Within our lab, we are creating new diagnostics to identify diseases earlier when treatment is more effective, and also developing a number of exciting therapeutic technologies that have the potential to improve patient outcomes.
We have to be realistic and say that developing a new medical device is very difficult, and there are so many ways to fail.
But if only one of our technologies ultimately gets to the clinic and saves lives or reduces disability, that is something I’d be extremely proud of.
What commercial applications do you foresee for your research?
The average cost of getting a medical device to the patient in the US is approximately $9m. That cost relates to basic research, clinical trials, securing regulatory approval and building your device within a quality system.
That level of funding isn’t normally available within academia so, if you really want your innovation to get to the patient, at some stage you will be required to partner with industry.
Luckily in Ireland, we have 350 medtech companies (72pc of which are indigenous), so we are in a unique position for partnership.
Those partnerships between academia and industry are key for research translation, and, with 38,000 Irish people working in medtech, it’s also a good way to further secure Irish jobs.
What are some of the biggest challenges you face as a researcher in your field?

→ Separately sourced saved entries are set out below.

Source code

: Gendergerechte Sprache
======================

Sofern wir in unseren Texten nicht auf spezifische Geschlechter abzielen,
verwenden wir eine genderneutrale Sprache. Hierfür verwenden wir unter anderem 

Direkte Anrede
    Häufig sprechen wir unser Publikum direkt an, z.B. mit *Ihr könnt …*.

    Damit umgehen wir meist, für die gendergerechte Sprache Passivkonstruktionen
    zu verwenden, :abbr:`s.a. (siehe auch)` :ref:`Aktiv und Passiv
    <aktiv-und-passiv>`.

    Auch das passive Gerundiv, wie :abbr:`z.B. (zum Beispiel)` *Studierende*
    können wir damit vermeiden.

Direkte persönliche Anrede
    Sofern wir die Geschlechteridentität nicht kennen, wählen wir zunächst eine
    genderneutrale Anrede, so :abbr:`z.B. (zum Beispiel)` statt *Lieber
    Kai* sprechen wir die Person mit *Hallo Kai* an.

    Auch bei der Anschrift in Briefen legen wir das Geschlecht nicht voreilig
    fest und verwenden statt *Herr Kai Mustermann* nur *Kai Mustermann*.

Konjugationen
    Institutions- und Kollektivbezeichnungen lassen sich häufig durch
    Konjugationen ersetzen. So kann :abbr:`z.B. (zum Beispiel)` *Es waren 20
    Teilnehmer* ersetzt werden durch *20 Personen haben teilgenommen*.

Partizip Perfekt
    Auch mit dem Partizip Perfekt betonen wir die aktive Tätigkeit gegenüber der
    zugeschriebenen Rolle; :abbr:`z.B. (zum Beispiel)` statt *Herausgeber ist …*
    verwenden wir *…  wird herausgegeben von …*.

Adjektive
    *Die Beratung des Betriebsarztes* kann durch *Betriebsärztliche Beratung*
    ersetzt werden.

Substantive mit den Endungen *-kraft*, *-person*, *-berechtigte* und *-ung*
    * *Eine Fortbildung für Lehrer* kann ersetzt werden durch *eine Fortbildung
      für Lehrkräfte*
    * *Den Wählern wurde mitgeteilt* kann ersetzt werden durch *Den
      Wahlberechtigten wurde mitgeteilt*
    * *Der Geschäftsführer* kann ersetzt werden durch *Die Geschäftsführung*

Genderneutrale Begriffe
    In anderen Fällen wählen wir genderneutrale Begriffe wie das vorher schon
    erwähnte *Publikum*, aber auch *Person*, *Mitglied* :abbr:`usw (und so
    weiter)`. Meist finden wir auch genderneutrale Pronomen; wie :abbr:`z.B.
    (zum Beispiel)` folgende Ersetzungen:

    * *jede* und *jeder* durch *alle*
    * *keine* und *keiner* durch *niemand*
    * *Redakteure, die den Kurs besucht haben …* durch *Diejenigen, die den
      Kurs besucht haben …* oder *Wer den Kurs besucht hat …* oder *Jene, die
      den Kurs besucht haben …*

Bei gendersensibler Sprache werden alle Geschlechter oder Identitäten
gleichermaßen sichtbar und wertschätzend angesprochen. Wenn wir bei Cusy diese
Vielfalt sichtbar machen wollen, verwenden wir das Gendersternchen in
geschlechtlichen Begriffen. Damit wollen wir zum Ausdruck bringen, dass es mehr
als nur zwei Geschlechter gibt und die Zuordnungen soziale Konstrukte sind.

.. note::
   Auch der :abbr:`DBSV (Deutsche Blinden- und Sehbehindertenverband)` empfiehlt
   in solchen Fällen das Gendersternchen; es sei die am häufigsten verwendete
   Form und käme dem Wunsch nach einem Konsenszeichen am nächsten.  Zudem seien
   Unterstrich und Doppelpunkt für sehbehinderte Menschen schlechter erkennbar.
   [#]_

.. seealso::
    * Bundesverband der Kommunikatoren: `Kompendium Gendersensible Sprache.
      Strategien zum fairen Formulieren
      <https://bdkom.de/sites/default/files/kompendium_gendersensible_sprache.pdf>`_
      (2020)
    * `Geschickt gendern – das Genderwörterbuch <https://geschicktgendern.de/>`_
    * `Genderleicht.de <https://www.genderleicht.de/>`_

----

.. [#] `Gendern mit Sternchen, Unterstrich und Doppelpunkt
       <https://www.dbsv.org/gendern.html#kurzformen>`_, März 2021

The technical breakthrough is only a small part of the medical device process. You then have to prepare the device for trials through a quality and regulatory affairs system, to ensure the device is safe for use on patients. You have to seek approval from the regulators and you have to bring your device through clinical trials that are slow and expensive.
At each and every stage of the translation process, there are clear opportunities to fail. Failure can take the form of a delayed or over-budgeted trial, a delay in getting regulatory approval, a key clinician backing a competing technology, or just a gap in funding.
As medtech researchers, we cannot simply focus on the technology; we need to learn about all aspects of medical device development, from clinical trials to quality and regulatory affairs. That is exactly what we’re trying to do in the TMD Lab.
Are there any common misconceptions about this area of research?
Success in medtech doesn’t come from superstar researchers; it is the result of a high-quality ecosystem. There are so many key stakeholders in medtech, ranging from clinicians to engineers, to funders and clinical trials experts, and many others.
To succeed, you need to draw on the expertise and support of all of those stakeholders, and that takes a unique environment. Thankfully in Galway, we have clear buy-in from all parties, driven primarily by good will and wanting to see good technologies getting to the clinic and market. That support is very inspiring!
What are some of the areas of research you’d like to see tackled in the years ahead?
We are currently exploring new technologies to tackle early-stage dementia. With an ever-ageing population, there is a growing number of people being diagnosed with the disease.
The disease is incredibly distressing to the patient and their family, but also has huge economic and societal costs. We are planning our first evaluation of the approach in 2018, and this is a project that the entire team is particularly excited about.